> _WORK INSTRUCTIONS_
For every line below, set down an identical copy.

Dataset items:
◇ ◇ ◇ ◇ ◇

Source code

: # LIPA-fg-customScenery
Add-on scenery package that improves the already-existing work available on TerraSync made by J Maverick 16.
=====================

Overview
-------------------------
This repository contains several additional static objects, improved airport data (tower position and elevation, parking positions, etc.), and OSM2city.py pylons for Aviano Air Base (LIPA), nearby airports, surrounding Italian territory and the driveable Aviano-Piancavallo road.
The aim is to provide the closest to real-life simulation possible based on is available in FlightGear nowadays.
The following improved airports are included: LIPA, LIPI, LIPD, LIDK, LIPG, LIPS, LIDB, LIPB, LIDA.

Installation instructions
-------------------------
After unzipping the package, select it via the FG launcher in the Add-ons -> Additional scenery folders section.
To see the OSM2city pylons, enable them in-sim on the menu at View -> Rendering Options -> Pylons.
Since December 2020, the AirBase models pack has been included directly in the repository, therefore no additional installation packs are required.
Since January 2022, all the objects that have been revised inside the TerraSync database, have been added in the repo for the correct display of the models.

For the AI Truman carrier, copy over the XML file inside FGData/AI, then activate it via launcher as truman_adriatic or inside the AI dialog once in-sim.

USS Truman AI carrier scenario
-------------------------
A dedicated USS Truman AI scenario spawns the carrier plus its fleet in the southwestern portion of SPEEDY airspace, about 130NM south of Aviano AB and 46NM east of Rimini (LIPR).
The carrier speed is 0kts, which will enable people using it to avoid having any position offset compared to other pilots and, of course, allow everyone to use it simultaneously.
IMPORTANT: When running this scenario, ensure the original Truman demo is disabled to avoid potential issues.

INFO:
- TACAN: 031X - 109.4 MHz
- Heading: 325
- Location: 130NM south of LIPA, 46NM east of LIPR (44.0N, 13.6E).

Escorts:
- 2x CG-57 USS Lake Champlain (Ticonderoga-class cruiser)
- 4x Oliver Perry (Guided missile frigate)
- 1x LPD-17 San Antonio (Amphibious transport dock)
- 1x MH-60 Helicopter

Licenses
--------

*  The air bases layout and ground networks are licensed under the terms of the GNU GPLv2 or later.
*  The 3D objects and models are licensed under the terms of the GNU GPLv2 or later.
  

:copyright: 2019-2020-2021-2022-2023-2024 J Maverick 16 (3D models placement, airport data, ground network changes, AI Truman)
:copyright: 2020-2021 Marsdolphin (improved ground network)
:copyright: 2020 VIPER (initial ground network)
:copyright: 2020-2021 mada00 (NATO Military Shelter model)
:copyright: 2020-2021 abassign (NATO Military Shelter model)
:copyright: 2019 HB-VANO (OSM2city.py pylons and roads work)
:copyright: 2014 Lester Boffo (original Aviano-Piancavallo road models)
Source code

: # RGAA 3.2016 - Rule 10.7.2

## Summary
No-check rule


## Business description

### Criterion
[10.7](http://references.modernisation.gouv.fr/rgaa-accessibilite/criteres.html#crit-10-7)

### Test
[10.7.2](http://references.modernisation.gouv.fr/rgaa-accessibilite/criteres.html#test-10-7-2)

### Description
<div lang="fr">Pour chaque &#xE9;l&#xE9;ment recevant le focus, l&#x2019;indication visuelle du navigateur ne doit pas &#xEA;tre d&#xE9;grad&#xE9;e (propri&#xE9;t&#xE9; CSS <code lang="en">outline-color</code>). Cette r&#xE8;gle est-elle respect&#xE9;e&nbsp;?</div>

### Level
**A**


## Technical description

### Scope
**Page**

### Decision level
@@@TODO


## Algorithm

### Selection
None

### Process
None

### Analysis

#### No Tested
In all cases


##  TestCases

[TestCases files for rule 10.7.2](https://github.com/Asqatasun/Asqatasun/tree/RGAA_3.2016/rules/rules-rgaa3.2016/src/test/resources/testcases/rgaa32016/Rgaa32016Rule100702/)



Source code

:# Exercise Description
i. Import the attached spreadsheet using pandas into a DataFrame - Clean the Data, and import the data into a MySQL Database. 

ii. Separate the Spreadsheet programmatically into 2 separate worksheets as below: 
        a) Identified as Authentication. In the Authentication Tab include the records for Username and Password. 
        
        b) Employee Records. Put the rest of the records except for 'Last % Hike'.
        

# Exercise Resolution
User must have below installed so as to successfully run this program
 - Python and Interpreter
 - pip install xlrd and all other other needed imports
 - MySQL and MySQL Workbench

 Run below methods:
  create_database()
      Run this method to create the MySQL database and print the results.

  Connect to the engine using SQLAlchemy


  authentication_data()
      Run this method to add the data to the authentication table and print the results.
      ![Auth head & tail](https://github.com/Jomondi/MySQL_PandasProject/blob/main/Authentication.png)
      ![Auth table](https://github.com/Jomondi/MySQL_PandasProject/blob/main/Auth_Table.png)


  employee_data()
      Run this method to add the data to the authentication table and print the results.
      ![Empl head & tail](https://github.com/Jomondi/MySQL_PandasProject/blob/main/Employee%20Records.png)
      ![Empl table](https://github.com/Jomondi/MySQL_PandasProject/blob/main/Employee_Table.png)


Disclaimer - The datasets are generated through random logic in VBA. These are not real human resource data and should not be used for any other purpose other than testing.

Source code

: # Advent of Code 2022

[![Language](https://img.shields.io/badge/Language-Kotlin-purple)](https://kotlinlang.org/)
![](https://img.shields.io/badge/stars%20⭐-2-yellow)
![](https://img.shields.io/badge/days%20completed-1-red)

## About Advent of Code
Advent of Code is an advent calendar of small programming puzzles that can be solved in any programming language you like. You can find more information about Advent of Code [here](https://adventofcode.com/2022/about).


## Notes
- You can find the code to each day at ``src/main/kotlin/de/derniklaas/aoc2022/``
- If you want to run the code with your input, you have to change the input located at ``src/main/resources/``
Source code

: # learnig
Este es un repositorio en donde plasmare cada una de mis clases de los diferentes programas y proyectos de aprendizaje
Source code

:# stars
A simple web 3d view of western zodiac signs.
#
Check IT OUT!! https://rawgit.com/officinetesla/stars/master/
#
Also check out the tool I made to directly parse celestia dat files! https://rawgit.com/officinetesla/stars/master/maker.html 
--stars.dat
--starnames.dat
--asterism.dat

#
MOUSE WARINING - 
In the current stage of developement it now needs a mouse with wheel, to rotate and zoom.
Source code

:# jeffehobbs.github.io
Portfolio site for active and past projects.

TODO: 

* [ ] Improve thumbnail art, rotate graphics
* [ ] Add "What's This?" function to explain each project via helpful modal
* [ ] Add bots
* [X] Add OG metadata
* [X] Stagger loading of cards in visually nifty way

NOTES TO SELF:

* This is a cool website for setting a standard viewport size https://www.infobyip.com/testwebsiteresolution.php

◇ ◇ ◇ ◇ ◇

> _RESPONSE TO THE TASK_
Source code

: # LIPA-fg-customScenery
Add-on scenery package that improves the already-existing work available on TerraSync made by J Maverick 16.
=====================

Overview
-------------------------
This repository contains several additional static objects, improved airport data (tower position and elevation, parking positions, etc.), and OSM2city.py pylons for Aviano Air Base (LIPA), nearby airports, surrounding Italian territory and the driveable Aviano-Piancavallo road.
The aim is to provide the closest to real-life simulation possible based on is available in FlightGear nowadays.
The following improved airports are included: LIPA, LIPI, LIPD, LIDK, LIPG, LIPS, LIDB, LIPB, LIDA.

Installation instructions
-------------------------
After unzipping the package, select it via the FG launcher in the Add-ons -> Additional scenery folders section.
To see the OSM2city pylons, enable them in-sim on the menu at View -> Rendering Options -> Pylons.
Since December 2020, the AirBase models pack has been included directly in the repository, therefore no additional installation packs are required.
Since January 2022, all the objects that have been revised inside the TerraSync database, have been added in the repo for the correct display of the models.

For the AI Truman carrier, copy over the XML file inside FGData/AI, then activate it via launcher as truman_adriatic or inside the AI dialog once in-sim.

USS Truman AI carrier scenario
-------------------------
A dedicated USS Truman AI scenario spawns the carrier plus its fleet in the southwestern portion of SPEEDY airspace, about 130NM south of Aviano AB and 46NM east of Rimini (LIPR).
The carrier speed is 0kts, which will enable people using it to avoid having any position offset compared to other pilots and, of course, allow everyone to use it simultaneously.
IMPORTANT: When running this scenario, ensure the original Truman demo is disabled to avoid potential issues.

INFO:
- TACAN: 031X - 109.4 MHz
- Heading: 325
- Location: 130NM south of LIPA, 46NM east of LIPR (44.0N, 13.6E).

Escorts:
- 2x CG-57 USS Lake Champlain (Ticonderoga-class cruiser)
- 4x Oliver Perry (Guided missile frigate)
- 1x LPD-17 San Antonio (Amphibious transport dock)
- 1x MH-60 Helicopter

Licenses
--------

*  The air bases layout and ground networks are licensed under the terms of the GNU GPLv2 or later.
*  The 3D objects and models are licensed under the terms of the GNU GPLv2 or later.
  

:copyright: 2019-2020-2021-2022-2023-2024 J Maverick 16 (3D models placement, airport data, ground network changes, AI Truman)
:copyright: 2020-2021 Marsdolphin (improved ground network)
:copyright: 2020 VIPER (initial ground network)
:copyright: 2020-2021 mada00 (NATO Military Shelter model)
:copyright: 2020-2021 abassign (NATO Military Shelter model)
:copyright: 2019 HB-VANO (OSM2city.py pylons and roads work)
:copyright: 2014 Lester Boffo (original Aviano-Piancavallo road models)
Source code

: # RGAA 3.2016 - Rule 10.7.2

## Summary
No-check rule


## Business description

### Criterion
[10.7](http://references.modernisation.gouv.fr/rgaa-accessibilite/criteres.html#crit-10-7)

### Test
[10.7.2](http://references.modernisation.gouv.fr/rgaa-accessibilite/criteres.html#test-10-7-2)

### Description
<div lang="fr">Pour chaque &#xE9;l&#xE9;ment recevant le focus, l&#x2019;indication visuelle du navigateur ne doit pas &#xEA;tre d&#xE9;grad&#xE9;e (propri&#xE9;t&#xE9; CSS <code lang="en">outline-color</code>). Cette r&#xE8;gle est-elle respect&#xE9;e&nbsp;?</div>

### Level
**A**


## Technical description

### Scope
**Page**

### Decision level
@@@TODO


## Algorithm

### Selection
None

### Process
None

### Analysis

#### No Tested
In all cases


##  TestCases

[TestCases files for rule 10.7.2](https://github.com/Asqatasun/Asqatasun/tree/RGAA_3.2016/rules/rules-rgaa3.2016/src/test/resources/testcases/rgaa32016/Rgaa32016Rule100702/)



Source code

:# Exercise Description
i. Import the attached spreadsheet using pandas into a DataFrame - Clean the Data, and import the data into a MySQL Database. 

ii. Separate the Spreadsheet programmatically into 2 separate worksheets as below: 
        a) Identified as Authentication. In the Authentication Tab include the records for Username and Password. 
        
        b) Employee Records. Put the rest of the records except for 'Last % Hike'.
        

# Exercise Resolution
User must have below installed so as to successfully run this program
 - Python and Interpreter
 - pip install xlrd and all other other needed imports
 - MySQL and MySQL Workbench

 Run below methods:
  create_database()
      Run this method to create the MySQL database and print the results.

  Connect to the engine using SQLAlchemy


  authentication_data()
      Run this method to add the data to the authentication table and print the results.
      ![Auth head & tail](https://github.com/Jomondi/MySQL_PandasProject/blob/main/Authentication.png)
      ![Auth table](https://github.com/Jomondi/MySQL_PandasProject/blob/main/Auth_Table.png)


  employee_data()
      Run this method to add the data to the authentication table and print the results.
      ![Empl head & tail](https://github.com/Jomondi/MySQL_PandasProject/blob/main/Employee%20Records.png)
      ![Empl table](https://github.com/Jomondi/MySQL_PandasProject/blob/main/Employee_Table.png)


Disclaimer - The datasets are generated through random logic in VBA. These are not real human resource data and should not be used for any other purpose other than testing.

Source code

: # Advent of Code 2022

[![Language](https://img.shields.io/badge/Language-Kotlin-purple)](https://kotlinlang.org/)
![](https://img.shields.io/badge/stars%20⭐-2-yellow)
![](https://img.shields.io/badge/days%20completed-1-red)

## About Advent of Code
Advent of Code is an advent calendar of small programming puzzles that can be solved in any programming language you like. You can find more information about Advent of Code [here](https://adventofcode.com/2022/about).


## Notes
- You can find the code to each day at ``src/main/kotlin/de/derniklaas/aoc2022/``
- If you want to run the code with your input, you have to change the input located at ``src/main/resources/``
Source code

: # learnig
Este es un repositorio en donde plasmare cada una de mis clases de los diferentes programas y proyectos de aprendizaje
Source code

:# stars
A simple web 3d view of western zodiac signs.
#
Check IT OUT!! https://rawgit.com/officinetesla/stars/master/
#
Also check out the tool I made to directly parse celestia dat files! https://rawgit.com/officinetesla/stars/master/maker.html 
--stars.dat
--starnames.dat
--asterism.dat

#
MOUSE WARINING - 
In the current stage of developement it now needs a mouse with wheel, to rotate and zoom.
Source code

:# jeffehobbs.github.io
Portfolio site for active and past projects.

TODO: 

* [ ] Improve thumbnail art, rotate graphics
* [ ] Add "What's This?" function to explain each project via helpful modal
* [ ] Add bots
* [X] Add OG metadata
* [X] Stagger loading of cards in visually nifty way

NOTES TO SELF:

* This is a cool website for setting a standard viewport size https://www.infobyip.com/testwebsiteresolution.php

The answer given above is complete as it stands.